En algunos casos el propio profesorado indica que es difícil trasladar al alumnado una iniciativa emprendedora cuando el profesorado ha perseguido, opositando para acceder a su plaza, la seguridad en el empleo.

Esta postura, como he indicado en otro post, es equivocada. La iniciativa emprendedora no ha de estar ligada necesariamente a la actividad empresarial. Todo ello, con independencia, de una consideración errónea del concepto de riesgo.

En otros casos, se considera de forma negativa al empresariado, aludiendo a un modelo de empresa que, si bien existe, no es la norma en la realidad empresarial actual.

Esta imagen es fruto de una simplificación que tiene su base en empresas que rozan el universo de Dickens o el cliché trasnochado del Silicon Valley o las Torres Kio (en versión más castiza pero también trasnochada). Escenas como la del Sr Hudsucker en la película “El Gran Salto” sirven para ridiculizar esta visión del empresariado.

El Gran Salto

Sin embargo, no se identifican con el empresariado a artesanos/as o a autónomos/as que se autoemplean o a artistas como Barceló, Russian Red, Estopa, Bebe, Rafael Álvarez “El Brujo”.

El cliché, el estereotipo, el tópico, la transmisión de un concepto que se conoce a distancia, la falta de contacto con la realidad empresarial,…hacen mucho daño al mensaje transmitido, a la percepción del profesorado, del alumnado y de las familias.

Contra este cliché se impone la necesidad de divulgar la diversidad del tejido empresarial y las evidencias de que otro tipo de empresa es posible. Para ello resulta eficiente el estudio de caso, construido, elaborado e interpretado por conocedores de la realidad estudiada.

Capítulo aparte merece la línea de programas de fomento de las vocaciones emprendedoras basadas en el fomento de la economía social, a la sazón la imperante, que transmiten la fórmula de la cooperativa como el súmmum  y no como una posibilidad más entre diferentes opciones. Si consideramos la necesidad de una educación inclusiva, integradora y universal, no podemos difundir en las aulas esquemas que no hagan visible al 99,3 % de las PYME’s. Según las estadísticas de la Dirección General de la PYME (Retrato de la PYME 2010), considerado el ámbito estatal, sólo el 0,7 % de las PYME españolas desarrollan su actividad bajo esta figura.
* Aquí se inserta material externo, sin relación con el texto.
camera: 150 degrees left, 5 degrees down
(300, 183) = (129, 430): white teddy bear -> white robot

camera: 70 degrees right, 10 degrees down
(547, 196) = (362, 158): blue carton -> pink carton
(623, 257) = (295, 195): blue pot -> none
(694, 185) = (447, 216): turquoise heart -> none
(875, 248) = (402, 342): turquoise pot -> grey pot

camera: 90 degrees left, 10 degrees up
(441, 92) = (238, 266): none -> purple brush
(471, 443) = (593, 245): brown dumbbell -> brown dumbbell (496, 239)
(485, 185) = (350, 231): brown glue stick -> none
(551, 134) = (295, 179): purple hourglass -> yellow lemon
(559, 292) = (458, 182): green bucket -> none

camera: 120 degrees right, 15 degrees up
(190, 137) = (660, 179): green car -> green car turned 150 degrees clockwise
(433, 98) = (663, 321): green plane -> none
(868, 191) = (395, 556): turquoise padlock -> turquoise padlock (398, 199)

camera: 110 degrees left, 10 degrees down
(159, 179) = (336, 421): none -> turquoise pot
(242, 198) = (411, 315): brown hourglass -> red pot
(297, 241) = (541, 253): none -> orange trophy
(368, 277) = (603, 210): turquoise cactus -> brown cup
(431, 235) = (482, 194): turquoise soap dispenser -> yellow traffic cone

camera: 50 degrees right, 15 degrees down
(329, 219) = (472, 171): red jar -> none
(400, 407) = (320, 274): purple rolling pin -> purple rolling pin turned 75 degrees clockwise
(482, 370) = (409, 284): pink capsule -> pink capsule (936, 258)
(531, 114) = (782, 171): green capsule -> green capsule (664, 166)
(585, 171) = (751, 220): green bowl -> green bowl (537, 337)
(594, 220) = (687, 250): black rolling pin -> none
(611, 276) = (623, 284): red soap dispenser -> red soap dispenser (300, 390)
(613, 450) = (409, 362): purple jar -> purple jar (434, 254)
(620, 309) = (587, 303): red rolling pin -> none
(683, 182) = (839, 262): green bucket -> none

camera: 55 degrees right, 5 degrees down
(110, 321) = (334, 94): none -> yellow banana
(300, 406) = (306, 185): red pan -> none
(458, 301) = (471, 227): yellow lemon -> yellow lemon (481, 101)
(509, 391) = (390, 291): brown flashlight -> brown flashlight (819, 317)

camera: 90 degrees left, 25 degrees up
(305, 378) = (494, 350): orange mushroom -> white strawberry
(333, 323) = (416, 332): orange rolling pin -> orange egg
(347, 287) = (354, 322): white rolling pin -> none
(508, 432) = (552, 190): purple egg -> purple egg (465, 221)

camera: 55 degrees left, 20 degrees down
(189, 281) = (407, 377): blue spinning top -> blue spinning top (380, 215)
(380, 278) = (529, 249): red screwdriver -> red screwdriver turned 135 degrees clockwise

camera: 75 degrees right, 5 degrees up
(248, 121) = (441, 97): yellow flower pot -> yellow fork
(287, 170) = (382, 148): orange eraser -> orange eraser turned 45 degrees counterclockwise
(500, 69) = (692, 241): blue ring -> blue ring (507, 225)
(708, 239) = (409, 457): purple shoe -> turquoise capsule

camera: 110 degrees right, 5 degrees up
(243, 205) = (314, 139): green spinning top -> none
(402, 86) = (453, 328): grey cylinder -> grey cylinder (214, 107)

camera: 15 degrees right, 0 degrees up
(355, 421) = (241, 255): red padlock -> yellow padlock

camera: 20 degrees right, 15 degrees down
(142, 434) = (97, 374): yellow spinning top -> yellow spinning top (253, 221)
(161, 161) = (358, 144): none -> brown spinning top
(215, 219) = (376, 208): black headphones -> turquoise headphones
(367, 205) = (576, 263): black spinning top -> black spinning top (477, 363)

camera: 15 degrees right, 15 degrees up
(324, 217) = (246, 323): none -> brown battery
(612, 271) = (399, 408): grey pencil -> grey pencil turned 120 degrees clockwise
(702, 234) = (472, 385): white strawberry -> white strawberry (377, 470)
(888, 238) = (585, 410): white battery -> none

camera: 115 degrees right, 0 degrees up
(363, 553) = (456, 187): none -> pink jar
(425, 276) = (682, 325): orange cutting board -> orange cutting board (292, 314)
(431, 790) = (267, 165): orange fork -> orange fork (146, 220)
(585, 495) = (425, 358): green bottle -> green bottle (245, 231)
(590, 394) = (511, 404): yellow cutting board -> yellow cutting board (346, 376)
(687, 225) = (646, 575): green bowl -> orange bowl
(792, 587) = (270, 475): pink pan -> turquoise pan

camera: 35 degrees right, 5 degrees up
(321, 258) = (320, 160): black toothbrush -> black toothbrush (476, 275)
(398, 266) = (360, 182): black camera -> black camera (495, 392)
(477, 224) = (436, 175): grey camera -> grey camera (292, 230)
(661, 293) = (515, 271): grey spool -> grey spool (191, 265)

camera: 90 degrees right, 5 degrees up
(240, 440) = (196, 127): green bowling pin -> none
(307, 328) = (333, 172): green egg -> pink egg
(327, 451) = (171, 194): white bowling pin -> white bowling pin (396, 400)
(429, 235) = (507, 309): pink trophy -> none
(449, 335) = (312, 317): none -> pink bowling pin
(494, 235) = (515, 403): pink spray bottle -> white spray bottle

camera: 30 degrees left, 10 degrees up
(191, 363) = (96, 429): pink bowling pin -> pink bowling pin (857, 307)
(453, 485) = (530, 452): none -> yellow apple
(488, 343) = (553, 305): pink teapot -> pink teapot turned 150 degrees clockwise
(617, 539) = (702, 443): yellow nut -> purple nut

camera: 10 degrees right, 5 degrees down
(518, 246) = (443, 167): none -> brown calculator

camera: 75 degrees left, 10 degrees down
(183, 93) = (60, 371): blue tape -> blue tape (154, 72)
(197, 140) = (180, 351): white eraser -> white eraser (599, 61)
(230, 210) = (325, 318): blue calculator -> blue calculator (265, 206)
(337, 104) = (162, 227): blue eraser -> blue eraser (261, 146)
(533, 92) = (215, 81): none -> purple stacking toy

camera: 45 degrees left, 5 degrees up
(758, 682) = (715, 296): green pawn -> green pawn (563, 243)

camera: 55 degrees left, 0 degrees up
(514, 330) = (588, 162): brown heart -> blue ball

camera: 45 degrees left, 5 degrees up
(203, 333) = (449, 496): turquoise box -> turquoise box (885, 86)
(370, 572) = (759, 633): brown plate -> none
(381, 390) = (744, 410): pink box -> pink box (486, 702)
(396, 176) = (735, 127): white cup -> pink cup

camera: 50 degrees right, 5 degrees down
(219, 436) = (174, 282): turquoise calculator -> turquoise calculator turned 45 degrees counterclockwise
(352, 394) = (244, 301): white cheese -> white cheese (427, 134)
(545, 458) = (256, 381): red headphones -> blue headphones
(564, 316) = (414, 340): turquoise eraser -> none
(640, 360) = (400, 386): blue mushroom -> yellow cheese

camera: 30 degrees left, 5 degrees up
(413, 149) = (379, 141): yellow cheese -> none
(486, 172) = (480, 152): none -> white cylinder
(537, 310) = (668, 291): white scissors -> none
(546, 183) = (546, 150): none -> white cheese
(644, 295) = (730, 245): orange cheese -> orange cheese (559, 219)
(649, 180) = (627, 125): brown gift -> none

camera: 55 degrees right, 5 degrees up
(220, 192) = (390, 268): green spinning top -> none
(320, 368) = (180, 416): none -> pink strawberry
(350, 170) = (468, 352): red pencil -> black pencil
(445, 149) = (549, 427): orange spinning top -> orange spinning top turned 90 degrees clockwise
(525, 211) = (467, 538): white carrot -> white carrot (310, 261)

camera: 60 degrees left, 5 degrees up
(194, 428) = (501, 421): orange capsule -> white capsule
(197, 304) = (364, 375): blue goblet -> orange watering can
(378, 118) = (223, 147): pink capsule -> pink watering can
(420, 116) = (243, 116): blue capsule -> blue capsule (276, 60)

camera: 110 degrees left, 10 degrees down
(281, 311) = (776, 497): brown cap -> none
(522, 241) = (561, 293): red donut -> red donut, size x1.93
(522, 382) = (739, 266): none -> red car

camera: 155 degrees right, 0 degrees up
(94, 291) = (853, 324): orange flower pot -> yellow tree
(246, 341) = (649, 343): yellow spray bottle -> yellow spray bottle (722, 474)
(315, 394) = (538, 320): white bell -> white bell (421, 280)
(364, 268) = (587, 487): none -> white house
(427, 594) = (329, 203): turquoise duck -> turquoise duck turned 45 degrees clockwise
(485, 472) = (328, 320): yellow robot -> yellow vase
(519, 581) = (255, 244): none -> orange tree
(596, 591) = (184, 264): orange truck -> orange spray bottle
¿Qué ocurre con las otras figuras empresariales? ¿Cómo se refleja en el aula la autonomía e iniciativa personal demostrada por el empresariado a título individual? [1]

Considero como miembro de la comunidad educativa que llevar la realidad de la empresa a las aulas requiere un mayor rigor, como el empleado para transferir la realidad desde el sector empresarial al sistema educativo.

De este modo, evitaremos manifestaciones que indiquen que la cooperativa es la única forma de emprender con responsabilidad social y el sesgo observado en la aplicación de los proyectos educativos relacionados con el fomento de las vocaciones emprendedoras. Reproduzco un pasaje de la introducción realizada por parte de un maestro en un colegio de un pueblo andaluz en relación al programa Emprender en Mi Escuela (creado a finales de la década de los noventa del siglo anterior):

“…Les damos a elegir (al alumnado) entre dos posibilidades: que monten una cooperativa donde tomen las decisiones en común y se reparten los beneficios o que trabajen para otro en una sociedad donde el empresario se lleva el dinero…”

Todo ello, para no caer en el error subrayado, con el total respeto hacia la fórmula cooperativa, como el que le debemos a cualquier otra fórmula empresarial. No en vano, participo como empresario en fórmulas de economía social.

 

 


[1] Las empresas individuales suponen según el informe aportado como recurso adicional el 53,5 % de las PYMES del Estado español.